On Wednesday 13 June 2001 12:23 am, Jarkko Hietaniemi wrote:
> > RE Feature Override Create New
> > ----------------------------------------
> > switches 'i' only yes
> > anchors no no
>
> (I would call them assertions.) Bzzt.
>
Another gig for Bean.
> > - Anchors. ^,$,\A,\Z,\z,\b, \G. Since the definition of a line (see
> > 'm' and 's' above) isn't changing, the line oriented assertions don't
> > need
>
> Are you certain about that?
Of course I'm not certain about that. But I had made that assumption, so I
had to stick with it, lest I be beat with the inconsistency stick.
>
> > adjusting.
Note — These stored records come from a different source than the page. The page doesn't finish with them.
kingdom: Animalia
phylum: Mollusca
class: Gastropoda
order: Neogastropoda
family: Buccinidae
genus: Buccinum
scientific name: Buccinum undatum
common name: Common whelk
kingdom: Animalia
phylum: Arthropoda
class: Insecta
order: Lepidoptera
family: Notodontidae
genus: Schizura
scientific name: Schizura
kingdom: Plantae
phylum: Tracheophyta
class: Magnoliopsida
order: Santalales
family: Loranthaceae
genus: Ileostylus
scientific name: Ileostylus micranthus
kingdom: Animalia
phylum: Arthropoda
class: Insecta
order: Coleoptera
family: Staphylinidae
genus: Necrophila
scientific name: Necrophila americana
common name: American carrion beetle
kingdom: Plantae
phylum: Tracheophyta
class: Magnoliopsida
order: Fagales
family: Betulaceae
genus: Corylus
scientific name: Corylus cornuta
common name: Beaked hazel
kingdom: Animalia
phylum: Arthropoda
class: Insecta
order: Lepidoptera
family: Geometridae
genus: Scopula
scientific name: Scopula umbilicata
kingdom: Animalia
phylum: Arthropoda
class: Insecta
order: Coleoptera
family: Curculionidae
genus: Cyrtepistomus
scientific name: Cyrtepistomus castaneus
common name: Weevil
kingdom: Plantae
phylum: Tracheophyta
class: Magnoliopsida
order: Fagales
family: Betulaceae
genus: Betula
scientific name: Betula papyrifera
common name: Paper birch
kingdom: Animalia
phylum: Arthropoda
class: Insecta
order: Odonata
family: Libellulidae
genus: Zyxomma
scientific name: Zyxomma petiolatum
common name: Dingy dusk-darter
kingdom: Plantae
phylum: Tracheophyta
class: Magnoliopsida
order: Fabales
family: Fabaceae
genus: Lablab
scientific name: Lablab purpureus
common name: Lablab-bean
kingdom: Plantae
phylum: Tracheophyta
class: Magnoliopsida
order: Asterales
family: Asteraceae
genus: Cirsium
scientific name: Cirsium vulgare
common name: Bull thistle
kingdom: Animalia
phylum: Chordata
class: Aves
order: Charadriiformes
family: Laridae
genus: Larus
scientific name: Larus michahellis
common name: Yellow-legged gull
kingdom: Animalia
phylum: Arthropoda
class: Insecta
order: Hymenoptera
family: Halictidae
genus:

String anchors are straightforward, as is \G. \b *could* be
> > locale-defined independent of \w\W or \W\w, but I think it'd be better
> > to stick with that definition, and allow the locale to override \w,
> > instead. I think adding new anchor positions may be more difficult that
> > any gains gained.
>
> Whoa. Or at least allow for some new user-definable assertions.
> In many Asian scripts concepts like \b definitely aren't as simple as
> in Western scripts. E.g. in Thai \b cannot be defined as ^ \w\W \W\w
> $, it must be algorithmically defined. (No, I'm not an expert in Thai,
> don't ask me for details.) In Chinese a \b would match practically
> between every pairs of characters, right (since every character is a
> \w, kinda...)?
Okay. I was on the fence, just fell off on the wrong side.
I also missed... literals. We can't create new literals, (can we?) but can
we override them? Would it make sense to do so? (I can only think of
transliteration of languages that are 1-1 across the character sets.)